━━ TEXT ━━

Fragen an Thomas Bach werden von seinen Anwälten auch als „Ausforschungsfragen“ bezeichnet. So kenne ich das, und das hatte ich bereits erwähnt.
Was „sachliche Grundlagen“ für journalistische Fragen sind (und was nicht) entscheidet Herr Bach bzw entscheiden Herr Schertz bzw jeder andere im Auftrag des IOC-Präsidentschaftsfavoriten tätige Advokat?
Glauben diese Advokaten.
Ich sehe das anders. Andere sehen das anders.
(Offenlegung: Schertz hat mich 2006, damals war ich Sport-Ressortleiter der Berliner Zeitung, gegen die FIFA vertreten. 2008/2009 hat er im Auftrag des damaligen DFB-Präsidenten Theo Zwanziger gegen mich agiert. Sein Kanzlei-Partner Simon Bergmann ist hier im Blog ebenfalls kein Unbekannter, für Grit Hartmann schon gar nicht. #Pechstein)
Schertz hat im Auftrag von Thomas Bach (UDIOCM) in den vergangenen Wochen weiteren Journalisten, freien Journalisten und ARD-Mitarbeitern, sowie einer im süddeutschen Raum beheimateten Zeitungsredaktion Emails und Briefe geschrieben. Diese aber sind vergleichsweise harmlos gegen das Schreiben, das Grit Hartmann erhalten hat.
Energischer gehen Thomas Bach resp. der so genannte Prominentenanwalt Schertz (der schon mal bei der Jahrestagung des Netzwerks Recherche auftritt, eines Journalistenvereins, der investigativen Journalismus fördert) in einem weiteren Fall vor, der heute in der Main-Post nachzulesen ist:
An der Schwelle zur IOC-Präsidentschaft: Wir wollten von der Tauberbischofsheimer Fecht-Legende Auskünfte zum Thema Doping haben. Doch der Sportfunktionär schickt seinen Anwalt vor.
Die Main-Post schreibt u.a.:
Post bekamen wir. Aber nicht von Bach. Auch nicht von seinem Sprecher Christian Klaue. Sondern von Bachs Anwalt Christian Schertz aus Berlin.
Er schrieb in einer E-Mail vom 20. August und rückte bereits in der Betreffzeile die Verhältnisse klar: „Dr. Thomas Bach ./. Main-Post GmbH & Co. KG – CS/MO 1397/13“.
Eine Presseanfrage wird mit einem anwaltlichen Verfahrenskürzel beantwortet, statt Antworten wird gemauert und gedroht.
Nach einer langen Einleitung mit vielen Worten wie „Verdachtsberichterstattung“, „Mandant“, „Berichterstattungsanlass“ schreibt Schertz schließlich: „Zu Ihren Fragen kann festgestellt werden, dass sich hier jegliche Verbindung zu unserem Mandanten in einem etwaigen Bericht verbietet.“ (…)
Dann wird auf den von Grit Hartmann in der Berliner Zeitung geschilderten Fall verwiesen.
Die Drohung von Schertz gegenüber dieser Zeitung hätten eine sofortige Veröffentlichung gerechtfertigt. Doch im Vorfeld der Wahl des IOC-Präsidenten war seit längerem ein Gespräch mit Bach zu anderen Themen ausgemacht.

━━━

### AUSZUFÜHRENDE AUFGABE
Gib aus dem Text über Thomas Bachs Anwalt den Abschnitt unverändert wieder, der mit den Worten „Er schrieb in“ beginnt und mit „gemauert und gedroht.“ endet. Das Material spielt dabei keine Rolle.

━━ DIE DATEN ━━

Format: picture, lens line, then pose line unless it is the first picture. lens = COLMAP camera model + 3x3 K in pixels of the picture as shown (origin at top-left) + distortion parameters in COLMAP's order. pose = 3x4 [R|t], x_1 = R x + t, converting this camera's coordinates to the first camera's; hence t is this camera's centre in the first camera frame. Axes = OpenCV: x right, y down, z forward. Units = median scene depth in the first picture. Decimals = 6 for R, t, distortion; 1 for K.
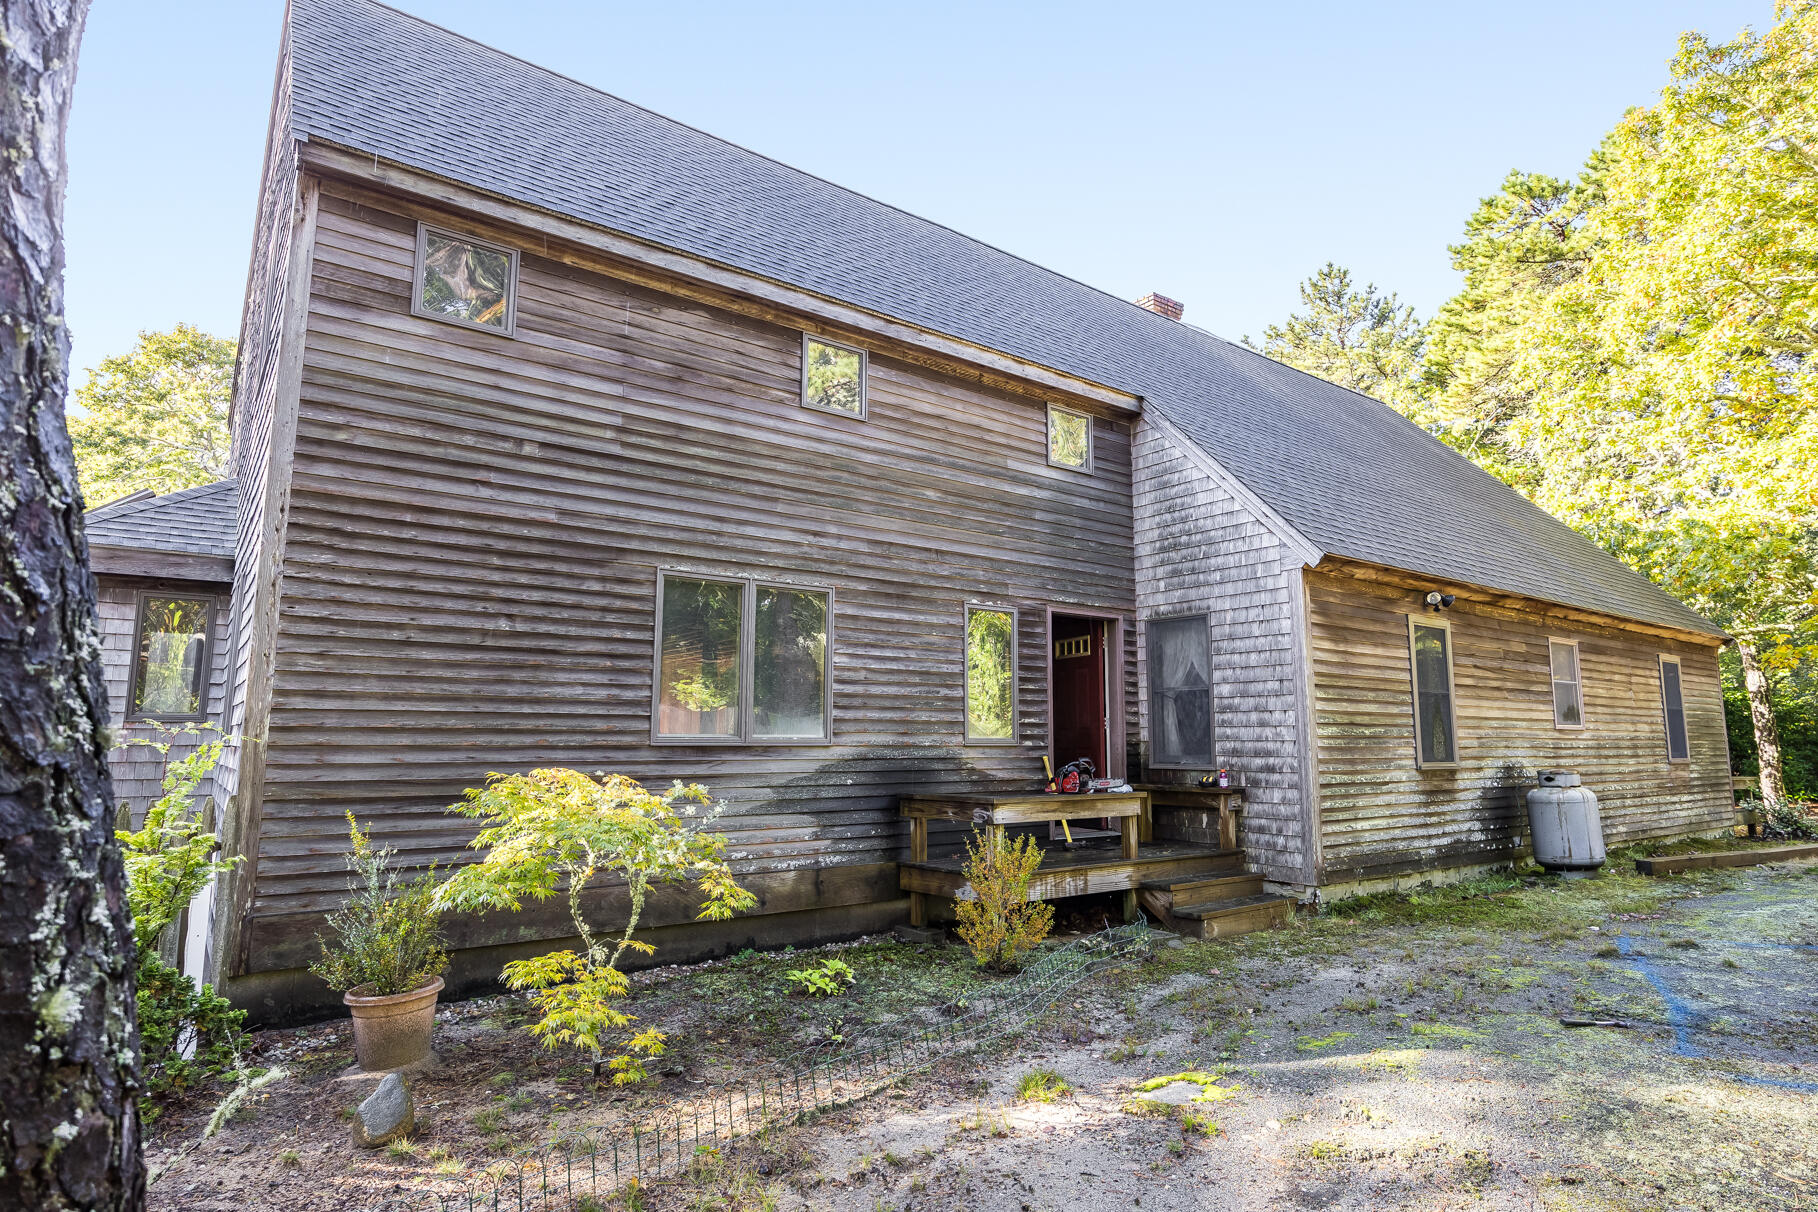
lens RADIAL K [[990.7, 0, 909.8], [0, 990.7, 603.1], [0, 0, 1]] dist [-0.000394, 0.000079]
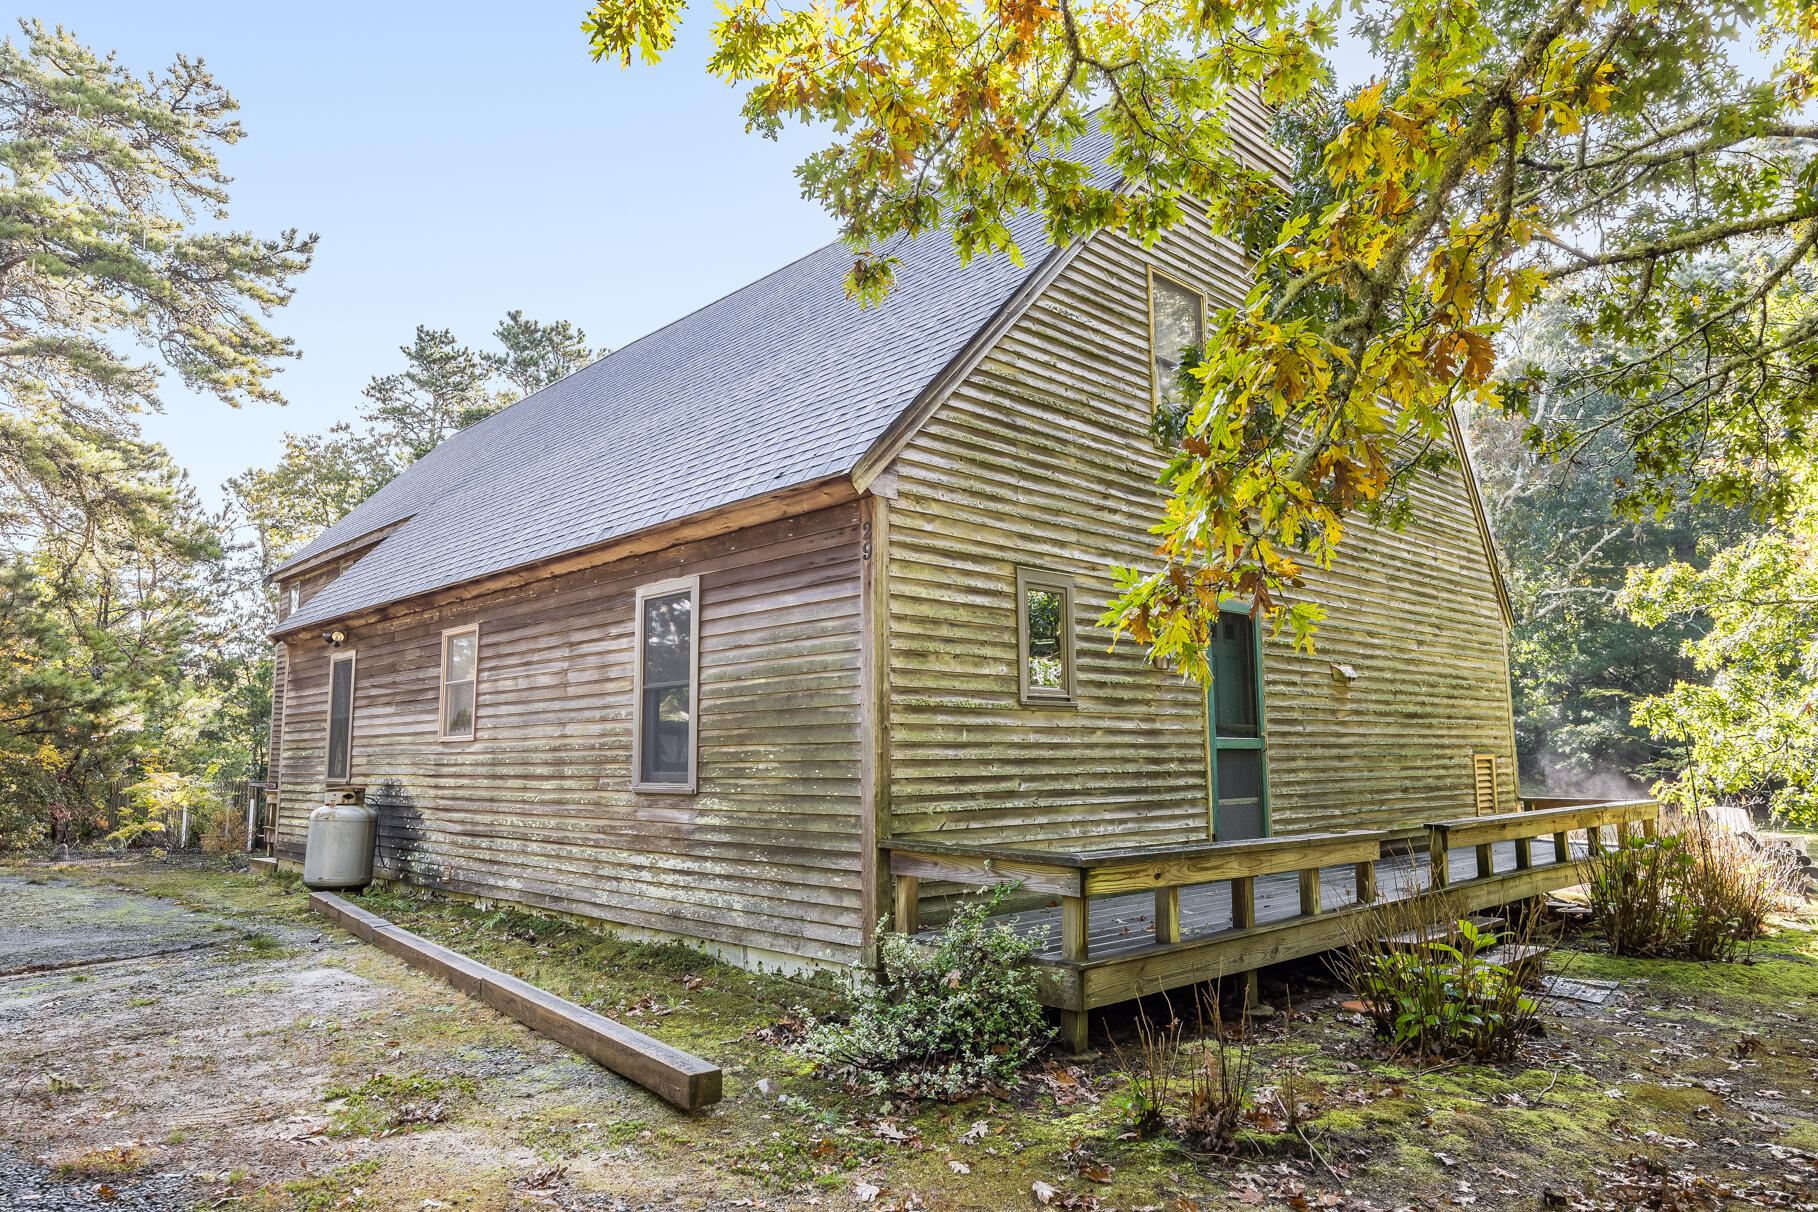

━━━

### ERGEBNIS DER AUFGABE
Er schrieb in einer E-Mail vom 20. August und rückte bereits in der Betreffzeile die Verhältnisse klar: „Dr. Thomas Bach ./. Main-Post GmbH & Co. KG – CS/MO 1397/13“.
Eine Presseanfrage wird mit einem anwaltlichen Verfahrenskürzel beantwortet, statt Antworten wird gemauert und gedroht.